Here’s what PAM sees for me on Easter: I’ve just rolled out of the Doen catalogue with my children searching for eggs in the slanting, golden sunlight of the Santa Ynez Valley. I hold onto this image, even though when they went to sleep, the boys insisted on mis-matched super-hero pajamas and also it’s rainy and cold and we live in New York. I ramp up my boys’ excitement until they vibrate at bedtime, then expect them to sleep until a reasonable hour; I’m disappointed when they’re rowdy after eating the flock of peeps I’ve piled onto dozens of chocolate eggs. They’re supposed to believe this is all gifted by a giant rabbit, but they’re required to show gratitude and reverence to ME, and also… Jesus.

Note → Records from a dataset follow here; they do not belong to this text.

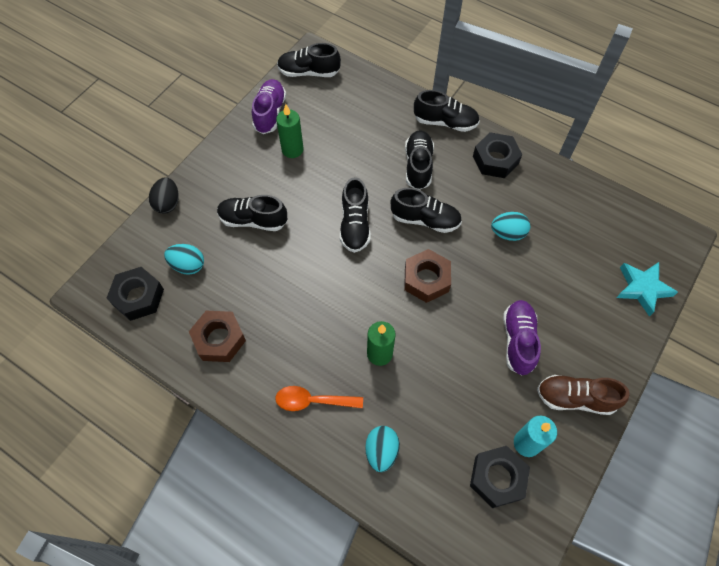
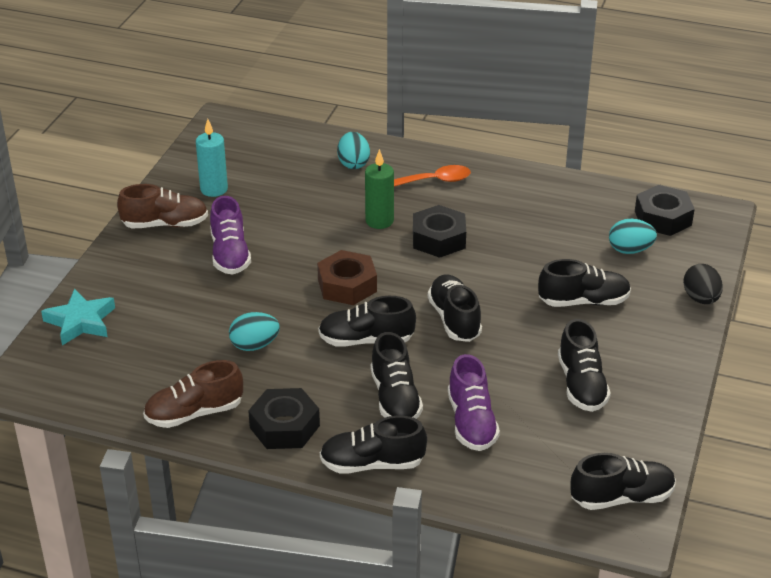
camera: 165 degrees right, 25 degrees down
brown nut [189,311,246,362] -> none
purple shoe [252,79,286,134] -> purple shoe moved to [448,354,500,451]
green candle [276,104,304,158] -> black shoe [558,319,611,412]
black nut [470,446,530,508] -> black nut moved to [413,205,466,258]
none -> brown shoe [143,360,243,428]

Just as the first sugar high wanes, they need to sit still and stay quiet for an hour in a tight pew and feel inspired by the man who came back from the dead.

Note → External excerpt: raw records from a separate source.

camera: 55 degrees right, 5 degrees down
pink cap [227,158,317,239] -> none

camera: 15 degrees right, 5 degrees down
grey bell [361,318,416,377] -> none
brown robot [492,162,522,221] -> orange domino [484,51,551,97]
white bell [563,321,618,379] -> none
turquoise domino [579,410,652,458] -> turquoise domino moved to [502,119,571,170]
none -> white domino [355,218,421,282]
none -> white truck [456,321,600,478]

On Monday morning as I gave the plastic eggs a bubble bath so that I could re-use them next year, (yes, really) I began to feel Pappy’s spirit all around me. Giggling. And he gave me an insight—maybe Max is pushing buttons because he’s old enough to know these fables are fables, but we’re not letting him in on the facts. There’s a point at which the myth ceases to be a tale, and instead becomes a lie. He’s feeling it about the bunny, I’m feeling it about PAM. The myths use symbols that point to love and togetherness, but we get so obsessed with the signaling we forget the love and togetherness. We lose the real thing, pursuing the fake thing. Pappy was onto this.

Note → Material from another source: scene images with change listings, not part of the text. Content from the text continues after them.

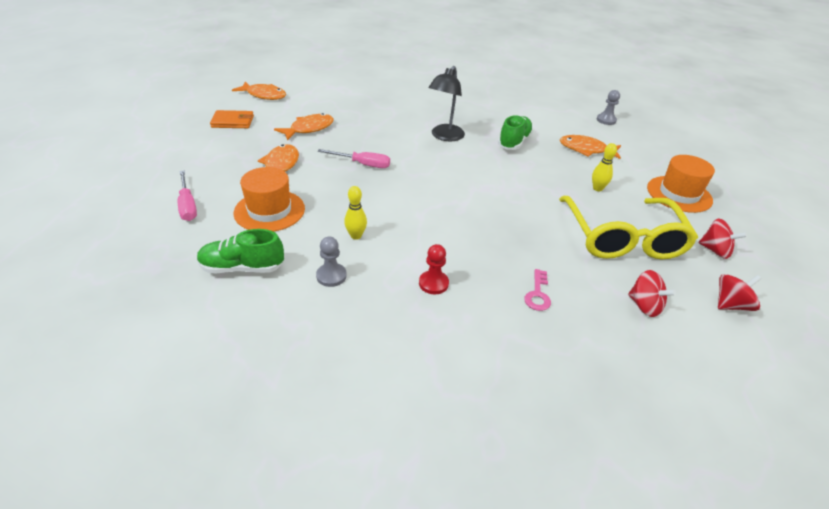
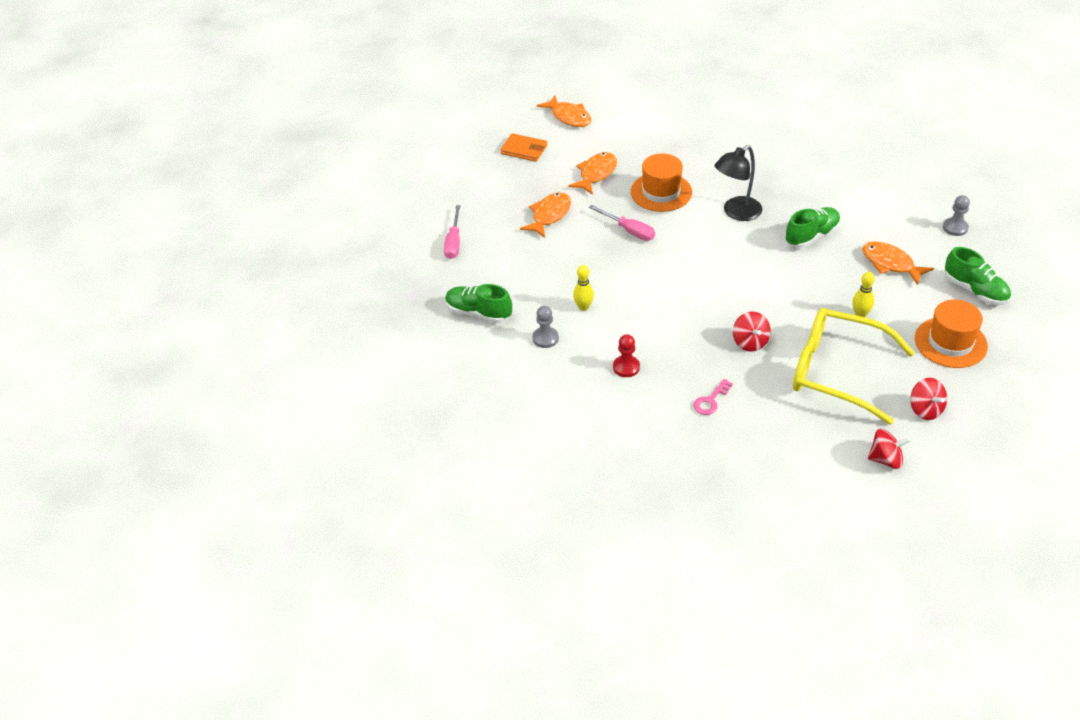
camera: 30 degrees right, 5 degrees up
orange hat [233,167,305,232] -> orange hat moved to [631,154,692,212]
orange fish [274,113,334,141] -> orange fish turned 45 degrees counterclockwise [568,152,617,195]
yellow glasses [559,196,698,259] -> yellow glasses turned 90 degrees clockwise [793,308,915,425]
red spinning top [628,270,676,317] -> red spinning top moved to [733,312,771,352]
none -> green shoe [945,247,1011,305]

I think Christopher and I need to take Max to lunch. We need to sit him down and look him in the eye and say that the magic of the holidays comes from how lucky we are to be together because we love each other; because we enjoy each other and because we don’t have infinite days as a close little unit. But not with “HOW DARE YOU NOT UNDERSTAND YOU INGRATE” energy. I know Max would appreciate why it upset us not to see their faces on Easter morning if he knew it was me and Christopher who stuffed and hid the eggs and prepped the baskets. He’s ready to be brought in on the idea that the magic is all of us. Part of him probably yearns for the responsibility of holding the fable for his brothers. I’m not sure it would diminishing anything, anyway: after the garbage bag discovery, Christmas still felt holy and beautiful and filled with meaning. Even “knowing” Santa wasn’t real, I still believed.
In a macabre twist, our dog, Frankie, killed a wild rabbit on Monday. First I found a leg on the living room carpet. Yesterday, Christopher and the boys found the head with one ear in the yard. And I’m like, alright, universe, you didn’t have to get so heavy-handed with the symbolism. Time to kill the bunny. Time for me to start looking at the momfluencers and the expensive hippy clothing companies and at the magazines on the rack with the smiling mothers on the cover, dipping eggs into Ball jars of dye and managing to dry them without leaving fingerprints on the side (HOW THOUGH) and saying: “I don’t believe you.”